═════ Provided records
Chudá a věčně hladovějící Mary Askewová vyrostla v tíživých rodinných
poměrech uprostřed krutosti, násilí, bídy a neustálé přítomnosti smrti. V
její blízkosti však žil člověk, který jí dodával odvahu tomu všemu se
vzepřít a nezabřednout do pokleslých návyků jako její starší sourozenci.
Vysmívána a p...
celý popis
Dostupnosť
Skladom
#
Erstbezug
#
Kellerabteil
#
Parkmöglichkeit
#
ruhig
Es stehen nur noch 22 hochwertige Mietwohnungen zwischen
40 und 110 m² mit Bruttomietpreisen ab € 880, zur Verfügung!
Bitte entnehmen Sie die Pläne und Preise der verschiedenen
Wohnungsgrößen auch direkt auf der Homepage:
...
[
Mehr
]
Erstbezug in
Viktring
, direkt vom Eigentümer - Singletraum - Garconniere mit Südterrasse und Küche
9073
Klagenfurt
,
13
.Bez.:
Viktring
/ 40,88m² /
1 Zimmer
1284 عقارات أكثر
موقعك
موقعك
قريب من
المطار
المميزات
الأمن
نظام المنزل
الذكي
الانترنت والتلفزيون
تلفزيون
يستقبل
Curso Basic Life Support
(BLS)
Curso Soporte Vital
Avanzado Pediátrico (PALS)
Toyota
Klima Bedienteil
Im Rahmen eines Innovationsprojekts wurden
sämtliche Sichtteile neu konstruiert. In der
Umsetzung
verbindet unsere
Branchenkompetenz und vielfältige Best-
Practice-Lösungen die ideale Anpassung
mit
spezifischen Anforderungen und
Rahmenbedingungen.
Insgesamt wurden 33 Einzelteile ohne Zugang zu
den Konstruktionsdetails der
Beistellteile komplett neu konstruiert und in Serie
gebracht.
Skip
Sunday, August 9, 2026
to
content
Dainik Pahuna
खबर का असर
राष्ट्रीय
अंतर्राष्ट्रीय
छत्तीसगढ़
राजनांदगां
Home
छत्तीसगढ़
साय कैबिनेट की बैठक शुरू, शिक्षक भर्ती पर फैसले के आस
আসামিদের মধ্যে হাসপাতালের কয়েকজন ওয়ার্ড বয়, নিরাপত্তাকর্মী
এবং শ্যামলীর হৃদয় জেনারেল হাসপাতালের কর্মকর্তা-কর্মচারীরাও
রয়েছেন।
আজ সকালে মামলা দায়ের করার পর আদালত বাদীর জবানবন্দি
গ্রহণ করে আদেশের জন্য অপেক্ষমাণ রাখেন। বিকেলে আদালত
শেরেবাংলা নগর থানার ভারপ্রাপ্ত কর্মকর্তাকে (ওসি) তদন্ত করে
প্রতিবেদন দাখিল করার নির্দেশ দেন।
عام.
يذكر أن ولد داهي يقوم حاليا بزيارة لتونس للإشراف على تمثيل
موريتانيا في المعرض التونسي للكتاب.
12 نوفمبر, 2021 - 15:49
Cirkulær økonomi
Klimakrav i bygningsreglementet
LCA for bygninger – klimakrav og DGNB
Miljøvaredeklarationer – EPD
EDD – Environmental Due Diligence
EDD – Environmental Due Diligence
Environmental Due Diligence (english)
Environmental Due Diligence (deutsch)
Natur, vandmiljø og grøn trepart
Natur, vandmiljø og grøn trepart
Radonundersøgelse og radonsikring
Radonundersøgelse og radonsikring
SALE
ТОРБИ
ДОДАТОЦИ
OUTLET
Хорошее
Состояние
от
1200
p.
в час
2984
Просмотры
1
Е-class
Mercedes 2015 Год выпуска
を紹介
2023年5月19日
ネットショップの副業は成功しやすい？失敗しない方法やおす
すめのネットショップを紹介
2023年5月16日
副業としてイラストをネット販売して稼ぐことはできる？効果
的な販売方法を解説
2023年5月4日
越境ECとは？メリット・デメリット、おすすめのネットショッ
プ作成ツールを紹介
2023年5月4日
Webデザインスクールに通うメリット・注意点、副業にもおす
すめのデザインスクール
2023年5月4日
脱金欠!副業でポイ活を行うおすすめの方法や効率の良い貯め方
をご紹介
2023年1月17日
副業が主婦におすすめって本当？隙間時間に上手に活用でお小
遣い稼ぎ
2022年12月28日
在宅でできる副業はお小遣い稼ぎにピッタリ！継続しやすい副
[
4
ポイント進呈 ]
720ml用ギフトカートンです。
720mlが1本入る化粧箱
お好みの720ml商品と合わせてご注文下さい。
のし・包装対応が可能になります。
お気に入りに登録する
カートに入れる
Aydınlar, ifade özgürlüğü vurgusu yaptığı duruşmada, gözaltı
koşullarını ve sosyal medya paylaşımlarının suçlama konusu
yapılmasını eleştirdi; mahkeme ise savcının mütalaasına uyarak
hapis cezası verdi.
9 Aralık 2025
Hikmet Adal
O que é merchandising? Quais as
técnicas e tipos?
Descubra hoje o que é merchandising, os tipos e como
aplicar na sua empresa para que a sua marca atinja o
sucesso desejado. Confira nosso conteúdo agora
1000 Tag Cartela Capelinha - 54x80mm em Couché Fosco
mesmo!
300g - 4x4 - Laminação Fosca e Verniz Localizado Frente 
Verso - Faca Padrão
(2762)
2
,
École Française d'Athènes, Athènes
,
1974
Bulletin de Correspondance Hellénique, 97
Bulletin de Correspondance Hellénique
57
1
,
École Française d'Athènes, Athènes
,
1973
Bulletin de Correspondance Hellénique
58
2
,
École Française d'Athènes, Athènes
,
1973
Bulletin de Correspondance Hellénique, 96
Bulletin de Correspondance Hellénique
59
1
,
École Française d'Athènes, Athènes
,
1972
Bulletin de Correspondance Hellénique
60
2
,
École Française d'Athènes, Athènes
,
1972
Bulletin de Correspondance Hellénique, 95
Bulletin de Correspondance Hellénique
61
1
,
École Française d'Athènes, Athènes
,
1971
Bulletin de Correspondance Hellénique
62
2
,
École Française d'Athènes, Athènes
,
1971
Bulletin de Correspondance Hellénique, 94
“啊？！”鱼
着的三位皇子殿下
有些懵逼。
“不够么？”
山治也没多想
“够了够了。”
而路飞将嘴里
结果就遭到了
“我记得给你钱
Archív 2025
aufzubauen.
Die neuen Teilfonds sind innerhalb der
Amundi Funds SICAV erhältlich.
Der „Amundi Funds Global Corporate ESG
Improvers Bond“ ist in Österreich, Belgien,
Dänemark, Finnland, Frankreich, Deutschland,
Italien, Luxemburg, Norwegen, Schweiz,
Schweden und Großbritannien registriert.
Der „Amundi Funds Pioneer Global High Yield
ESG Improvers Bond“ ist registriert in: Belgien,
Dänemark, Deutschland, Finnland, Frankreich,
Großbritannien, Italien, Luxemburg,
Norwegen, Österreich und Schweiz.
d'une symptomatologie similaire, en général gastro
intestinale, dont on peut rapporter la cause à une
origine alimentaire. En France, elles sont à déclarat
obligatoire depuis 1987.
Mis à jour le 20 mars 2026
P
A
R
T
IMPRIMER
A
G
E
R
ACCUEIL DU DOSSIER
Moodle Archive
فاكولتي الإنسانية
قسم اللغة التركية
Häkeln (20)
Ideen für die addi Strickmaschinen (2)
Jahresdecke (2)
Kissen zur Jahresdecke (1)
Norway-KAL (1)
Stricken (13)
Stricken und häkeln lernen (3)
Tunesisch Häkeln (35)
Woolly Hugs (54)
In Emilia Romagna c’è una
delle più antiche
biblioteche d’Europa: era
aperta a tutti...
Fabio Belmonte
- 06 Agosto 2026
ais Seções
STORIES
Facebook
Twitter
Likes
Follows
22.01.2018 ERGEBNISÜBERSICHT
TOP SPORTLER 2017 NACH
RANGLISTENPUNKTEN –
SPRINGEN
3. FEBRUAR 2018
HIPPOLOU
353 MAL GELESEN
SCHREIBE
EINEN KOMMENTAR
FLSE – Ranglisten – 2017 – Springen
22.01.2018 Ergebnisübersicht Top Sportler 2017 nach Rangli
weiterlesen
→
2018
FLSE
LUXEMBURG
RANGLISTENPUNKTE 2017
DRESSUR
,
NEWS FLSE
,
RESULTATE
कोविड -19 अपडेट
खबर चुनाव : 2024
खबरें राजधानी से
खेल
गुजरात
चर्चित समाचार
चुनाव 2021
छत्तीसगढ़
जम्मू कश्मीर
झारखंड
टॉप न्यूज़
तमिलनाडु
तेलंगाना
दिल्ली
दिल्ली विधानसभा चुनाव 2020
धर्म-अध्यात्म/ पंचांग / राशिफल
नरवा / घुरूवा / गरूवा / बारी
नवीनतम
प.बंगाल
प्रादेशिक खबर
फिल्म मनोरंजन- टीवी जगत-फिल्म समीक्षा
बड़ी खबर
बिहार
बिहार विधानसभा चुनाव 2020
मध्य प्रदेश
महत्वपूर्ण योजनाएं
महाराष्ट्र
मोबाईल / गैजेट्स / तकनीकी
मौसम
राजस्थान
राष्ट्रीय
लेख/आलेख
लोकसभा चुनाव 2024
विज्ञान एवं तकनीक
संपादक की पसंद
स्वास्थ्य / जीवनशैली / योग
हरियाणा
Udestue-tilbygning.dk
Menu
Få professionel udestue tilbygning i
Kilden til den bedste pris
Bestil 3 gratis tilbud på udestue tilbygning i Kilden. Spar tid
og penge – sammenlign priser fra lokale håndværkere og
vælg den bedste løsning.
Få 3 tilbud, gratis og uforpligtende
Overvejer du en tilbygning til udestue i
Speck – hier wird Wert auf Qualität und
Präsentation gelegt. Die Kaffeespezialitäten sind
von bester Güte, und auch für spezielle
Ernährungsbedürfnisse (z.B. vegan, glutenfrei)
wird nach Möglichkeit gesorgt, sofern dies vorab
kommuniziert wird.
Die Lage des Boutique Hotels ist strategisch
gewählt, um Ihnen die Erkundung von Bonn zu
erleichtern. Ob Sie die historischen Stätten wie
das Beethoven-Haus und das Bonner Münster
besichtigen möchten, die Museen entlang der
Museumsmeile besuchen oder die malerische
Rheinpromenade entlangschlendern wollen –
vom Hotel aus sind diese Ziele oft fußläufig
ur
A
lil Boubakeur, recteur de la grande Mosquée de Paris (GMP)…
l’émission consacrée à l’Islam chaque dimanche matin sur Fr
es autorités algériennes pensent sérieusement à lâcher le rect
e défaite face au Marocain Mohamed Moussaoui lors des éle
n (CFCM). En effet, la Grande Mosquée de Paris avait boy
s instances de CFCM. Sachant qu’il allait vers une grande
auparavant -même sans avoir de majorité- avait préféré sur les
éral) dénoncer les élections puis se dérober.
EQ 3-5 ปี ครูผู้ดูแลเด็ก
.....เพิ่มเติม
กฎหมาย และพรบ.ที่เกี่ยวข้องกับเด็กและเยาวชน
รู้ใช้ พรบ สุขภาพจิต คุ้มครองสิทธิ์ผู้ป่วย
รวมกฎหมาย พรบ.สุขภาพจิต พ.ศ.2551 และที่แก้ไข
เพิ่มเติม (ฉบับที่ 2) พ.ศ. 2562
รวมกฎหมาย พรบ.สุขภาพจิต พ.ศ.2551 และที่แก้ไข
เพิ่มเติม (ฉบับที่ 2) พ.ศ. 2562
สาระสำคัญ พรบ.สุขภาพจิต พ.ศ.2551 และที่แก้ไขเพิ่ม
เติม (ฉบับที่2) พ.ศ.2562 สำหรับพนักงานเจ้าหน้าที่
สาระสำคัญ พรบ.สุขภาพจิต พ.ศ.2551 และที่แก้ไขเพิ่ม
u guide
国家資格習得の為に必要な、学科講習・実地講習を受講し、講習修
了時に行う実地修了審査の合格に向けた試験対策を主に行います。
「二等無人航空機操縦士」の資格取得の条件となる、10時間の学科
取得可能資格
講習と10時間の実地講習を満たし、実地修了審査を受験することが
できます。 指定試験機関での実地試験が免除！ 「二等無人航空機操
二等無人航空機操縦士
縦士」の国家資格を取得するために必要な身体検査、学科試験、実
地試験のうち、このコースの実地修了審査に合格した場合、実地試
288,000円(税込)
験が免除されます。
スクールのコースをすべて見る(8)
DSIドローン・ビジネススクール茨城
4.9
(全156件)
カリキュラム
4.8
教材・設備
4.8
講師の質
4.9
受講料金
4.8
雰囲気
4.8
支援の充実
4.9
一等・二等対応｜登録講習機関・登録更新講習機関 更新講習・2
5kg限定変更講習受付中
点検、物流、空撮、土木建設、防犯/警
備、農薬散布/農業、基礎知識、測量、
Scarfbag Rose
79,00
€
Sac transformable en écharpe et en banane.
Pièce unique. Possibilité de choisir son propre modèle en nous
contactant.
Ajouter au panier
══════════
→ **Directions**:
Your answer should be every line from the material above in which the word "Finnland" appears.

→ **Answer to the exercise**:
Dänemark, Finnland, Frankreich, Deutschland,
Dänemark, Deutschland, Finnland, Frankreich,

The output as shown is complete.